Before I can respond, Charlie pipes up.
“No, don’t leave. I can’t make a plan without the two of you.”
Nolan and I exchange a look. Then he beckons me back inside the bedroom. Maddox goes to help her into bed, but she waves him off.
“I’d rather sit,” she says.
Together, they maneuver toward the rocking chair in the corner. Maddox sets her into it gently, and Charlie lets out a relieved sigh as she sinks into the plush pillows. “It feels solovely to be upright. My spine feels like it’s molded to the shape of that lumpy bed.”
Charlie looks at me, then glances down at my empty arms hanging aimlessly by my sides with nothing to hold. Grief streaks across her face, and it pierces me too, because I know it’s not for herself.
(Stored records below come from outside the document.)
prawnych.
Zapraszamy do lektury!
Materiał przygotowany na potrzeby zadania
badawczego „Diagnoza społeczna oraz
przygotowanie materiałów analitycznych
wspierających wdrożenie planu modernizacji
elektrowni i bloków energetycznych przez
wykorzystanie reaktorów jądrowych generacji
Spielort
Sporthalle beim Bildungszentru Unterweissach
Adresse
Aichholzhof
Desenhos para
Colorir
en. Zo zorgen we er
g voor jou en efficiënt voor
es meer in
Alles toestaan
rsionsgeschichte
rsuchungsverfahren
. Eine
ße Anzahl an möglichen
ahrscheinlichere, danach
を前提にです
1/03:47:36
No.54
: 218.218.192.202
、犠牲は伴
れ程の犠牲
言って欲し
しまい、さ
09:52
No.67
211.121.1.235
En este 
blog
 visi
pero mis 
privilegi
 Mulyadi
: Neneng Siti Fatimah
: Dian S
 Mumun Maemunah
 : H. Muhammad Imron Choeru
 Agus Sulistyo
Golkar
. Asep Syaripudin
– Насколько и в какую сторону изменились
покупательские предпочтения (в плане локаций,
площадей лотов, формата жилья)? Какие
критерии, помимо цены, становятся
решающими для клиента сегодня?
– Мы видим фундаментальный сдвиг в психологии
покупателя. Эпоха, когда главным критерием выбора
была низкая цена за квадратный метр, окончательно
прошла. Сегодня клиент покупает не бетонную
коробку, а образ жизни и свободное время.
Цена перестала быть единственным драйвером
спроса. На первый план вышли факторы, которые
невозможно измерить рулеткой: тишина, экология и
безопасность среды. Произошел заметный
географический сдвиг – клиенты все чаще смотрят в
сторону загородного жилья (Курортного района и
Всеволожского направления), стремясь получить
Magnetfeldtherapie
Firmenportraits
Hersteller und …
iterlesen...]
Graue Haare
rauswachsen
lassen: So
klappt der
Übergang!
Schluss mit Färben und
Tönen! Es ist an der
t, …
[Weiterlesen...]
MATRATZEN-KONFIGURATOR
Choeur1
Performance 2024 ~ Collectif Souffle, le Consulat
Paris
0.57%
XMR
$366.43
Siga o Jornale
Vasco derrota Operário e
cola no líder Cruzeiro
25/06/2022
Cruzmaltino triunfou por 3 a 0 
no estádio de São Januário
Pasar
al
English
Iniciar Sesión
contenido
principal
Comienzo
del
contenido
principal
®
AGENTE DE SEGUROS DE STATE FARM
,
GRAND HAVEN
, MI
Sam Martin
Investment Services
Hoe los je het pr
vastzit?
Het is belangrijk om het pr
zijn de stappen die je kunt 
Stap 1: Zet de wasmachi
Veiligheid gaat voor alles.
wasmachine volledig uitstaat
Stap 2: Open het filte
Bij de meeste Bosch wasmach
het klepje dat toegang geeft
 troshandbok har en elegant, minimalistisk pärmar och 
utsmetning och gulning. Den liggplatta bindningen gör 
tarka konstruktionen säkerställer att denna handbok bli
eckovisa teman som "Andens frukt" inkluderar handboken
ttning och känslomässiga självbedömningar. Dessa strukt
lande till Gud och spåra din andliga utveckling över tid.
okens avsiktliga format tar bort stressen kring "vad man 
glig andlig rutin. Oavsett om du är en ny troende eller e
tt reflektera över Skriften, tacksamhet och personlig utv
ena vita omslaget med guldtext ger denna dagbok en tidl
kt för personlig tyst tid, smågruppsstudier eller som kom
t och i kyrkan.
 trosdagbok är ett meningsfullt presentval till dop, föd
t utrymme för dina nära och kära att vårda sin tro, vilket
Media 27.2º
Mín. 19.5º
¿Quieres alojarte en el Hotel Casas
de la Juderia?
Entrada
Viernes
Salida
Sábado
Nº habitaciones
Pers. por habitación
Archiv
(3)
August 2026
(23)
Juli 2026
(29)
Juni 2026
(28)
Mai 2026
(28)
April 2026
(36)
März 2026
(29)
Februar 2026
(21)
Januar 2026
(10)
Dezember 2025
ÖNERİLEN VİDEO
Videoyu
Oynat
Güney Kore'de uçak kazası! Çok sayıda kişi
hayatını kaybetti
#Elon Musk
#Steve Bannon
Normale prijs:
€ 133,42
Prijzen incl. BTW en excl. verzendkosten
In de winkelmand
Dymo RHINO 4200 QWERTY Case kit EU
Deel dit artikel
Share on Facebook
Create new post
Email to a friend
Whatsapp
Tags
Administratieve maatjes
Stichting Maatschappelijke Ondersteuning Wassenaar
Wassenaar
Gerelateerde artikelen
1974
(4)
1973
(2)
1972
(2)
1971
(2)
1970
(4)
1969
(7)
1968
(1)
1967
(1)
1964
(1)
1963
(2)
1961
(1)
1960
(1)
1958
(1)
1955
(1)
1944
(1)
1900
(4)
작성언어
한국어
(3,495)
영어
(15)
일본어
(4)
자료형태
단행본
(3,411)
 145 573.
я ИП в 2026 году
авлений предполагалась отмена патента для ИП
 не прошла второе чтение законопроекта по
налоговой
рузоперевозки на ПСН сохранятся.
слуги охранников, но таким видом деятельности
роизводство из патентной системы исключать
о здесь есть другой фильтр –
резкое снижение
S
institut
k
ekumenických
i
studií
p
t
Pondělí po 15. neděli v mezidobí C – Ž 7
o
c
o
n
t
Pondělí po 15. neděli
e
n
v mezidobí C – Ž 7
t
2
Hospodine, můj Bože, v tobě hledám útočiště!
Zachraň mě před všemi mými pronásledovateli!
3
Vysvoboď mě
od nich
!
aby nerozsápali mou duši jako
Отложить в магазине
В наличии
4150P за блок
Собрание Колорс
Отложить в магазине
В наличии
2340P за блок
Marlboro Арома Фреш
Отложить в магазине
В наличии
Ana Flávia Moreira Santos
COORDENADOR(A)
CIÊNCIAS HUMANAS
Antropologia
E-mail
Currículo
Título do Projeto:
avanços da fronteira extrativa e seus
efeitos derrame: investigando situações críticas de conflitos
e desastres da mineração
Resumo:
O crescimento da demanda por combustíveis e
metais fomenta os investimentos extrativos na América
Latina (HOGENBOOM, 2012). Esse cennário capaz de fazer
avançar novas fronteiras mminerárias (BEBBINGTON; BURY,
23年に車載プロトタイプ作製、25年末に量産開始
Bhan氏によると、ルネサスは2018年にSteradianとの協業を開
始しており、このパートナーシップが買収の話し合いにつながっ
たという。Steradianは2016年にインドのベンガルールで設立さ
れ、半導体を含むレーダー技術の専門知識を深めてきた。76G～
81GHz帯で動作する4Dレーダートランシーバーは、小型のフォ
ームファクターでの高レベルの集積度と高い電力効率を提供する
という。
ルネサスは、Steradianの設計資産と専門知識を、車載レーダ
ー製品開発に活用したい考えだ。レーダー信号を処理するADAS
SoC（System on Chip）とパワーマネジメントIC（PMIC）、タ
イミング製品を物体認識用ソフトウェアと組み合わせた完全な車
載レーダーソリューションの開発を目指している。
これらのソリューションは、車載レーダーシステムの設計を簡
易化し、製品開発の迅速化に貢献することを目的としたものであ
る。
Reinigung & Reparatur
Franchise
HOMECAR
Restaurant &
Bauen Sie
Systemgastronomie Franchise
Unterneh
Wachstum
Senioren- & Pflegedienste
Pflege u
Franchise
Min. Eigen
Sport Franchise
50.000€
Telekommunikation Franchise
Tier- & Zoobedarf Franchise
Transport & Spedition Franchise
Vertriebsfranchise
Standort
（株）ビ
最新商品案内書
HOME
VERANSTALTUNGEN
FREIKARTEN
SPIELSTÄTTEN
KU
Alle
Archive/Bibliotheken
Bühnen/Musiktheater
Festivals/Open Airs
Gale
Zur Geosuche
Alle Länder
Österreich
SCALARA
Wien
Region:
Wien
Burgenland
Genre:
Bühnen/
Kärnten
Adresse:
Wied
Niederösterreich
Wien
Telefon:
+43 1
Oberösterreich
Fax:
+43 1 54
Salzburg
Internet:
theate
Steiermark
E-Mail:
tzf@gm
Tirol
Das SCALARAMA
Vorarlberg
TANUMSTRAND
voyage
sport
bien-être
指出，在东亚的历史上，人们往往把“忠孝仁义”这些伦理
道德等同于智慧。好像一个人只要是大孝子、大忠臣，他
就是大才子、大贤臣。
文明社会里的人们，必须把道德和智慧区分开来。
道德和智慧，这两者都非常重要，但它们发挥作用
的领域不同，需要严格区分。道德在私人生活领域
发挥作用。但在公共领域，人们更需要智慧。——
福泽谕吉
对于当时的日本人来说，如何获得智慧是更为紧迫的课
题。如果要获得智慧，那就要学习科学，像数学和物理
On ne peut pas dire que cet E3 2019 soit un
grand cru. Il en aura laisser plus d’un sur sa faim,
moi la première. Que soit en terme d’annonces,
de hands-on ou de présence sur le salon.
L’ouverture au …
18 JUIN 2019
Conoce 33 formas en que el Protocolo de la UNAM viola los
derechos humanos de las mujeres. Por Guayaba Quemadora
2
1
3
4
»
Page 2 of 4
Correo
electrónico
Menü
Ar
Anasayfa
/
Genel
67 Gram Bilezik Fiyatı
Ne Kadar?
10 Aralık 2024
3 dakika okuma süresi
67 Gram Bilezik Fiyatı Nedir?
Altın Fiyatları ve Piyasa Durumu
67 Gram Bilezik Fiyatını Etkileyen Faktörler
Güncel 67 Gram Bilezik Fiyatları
“The three of you need to catch me up,” she says. “What do we have planned?”
I exchange glances with Nolan and Maddox.
“We were waiting for you to recover, Charlie,” Maddox says. “Now that you’re awake, I’m sure the healer will let us know when you can be moved. A timeline for recovery, what to expect, all of that. He wasn’t very helpful at first.”
“I’m not talking about me,” says Charlie. “I meant, what’s the plan for getting back your son?” She looks back and forth between Nolan and me expectantly. A twist pulls through my heart.
“There is no plan,” Nolan says, glancing at me hesitantly. “It’s been discussed, but there is no plan.”
Her face pales. “No plan?”
“The Sister took him,” I explain, unsure of what all she remembers. When she first woke up, she had made the connection that I had turned my child over to the Sister, but I have no idea the degree to which her memories remain consistent.
“Oh yes, I know that,” she says. “What I’m asking is how we’re going to get him back from her.”
Nolan pulls up a chair for me near the edge of the bed. When I sit, he stands behind me, rubbing my shoulders. “I’ve been throwing around ideas in my mind of how to get to the Sister, but none of them seem all that feasible. Of all of them, the Nomad seems to be our best bet. Nolan’s intel informs him theNomad is still unaccounted for. He, along with Tink, seems to have disappeared from the face of the earth.”
“Well, there has to be some other way. Some other person who has a connection with her,” says Maddox. “She meddles enough in everyone else’s business. What if we can find another one of her minions? Someone like Malia who’s enslaved to do her bidding. Someone who could lead us there.”
“And how would we find one of them?” asks Nolan. “The Sister has no more dealings with us, so it’s not likely there will be any in our vicinity. We’d have to scour the world. And even then, we’d have to rely on the rumor mill—barter for leads, and with good coin. It would be a wild goose chase. We don’t even know if she’s recruited anyone else to work for her.”
“We know one person,” I say, fighting my urge to whisper the statement.
Three heads turn in my direction.
“No,” says Nolan.
I bite my lip. The name swirls in my consciousness, taunting me. The counterargument in my head has been firm: he wouldn’t help us even if he could. And I’m not sure that he can. I’m not sure he’s of any use to the Sister anymore. For all I know, she’s cut off all contact. Still, he knew how to reach her in the past.
I convey all this to my friends.
Still, Nolan shakes his head. “No. We’re not going to Peter.”
Charlie opens her mouth, but Nolan interrupts her. “And before anyone claims that my not wanting to accept help from him is about my pride, might I remind you he’s betrayed us at every turn?”
Betrayed us. My heart grows heavy when I glimpse Nolan’s true meaning behind his words. Peter’s been betraying him years longer than the rest of us.
“Nolan,” I say. “If anyone knows how to contact her, it’s him.”
“Yes, and if anyone knows how to twist a situation to his own benefit, it’s him,” says Nolan. “We can’t do this anymore. We can’t enter into bargains with people who don’t have our best interests at heart, who don’t have our son’s best interests at heart.”
“What if we didn’t make a bargain?”
“What are you suggesting we barter with?” asks Nolan.
I frown, fumbling with how to explain my plan without sounding like a naïve fool. “We just have to find a way to convince him,” I finally settle on.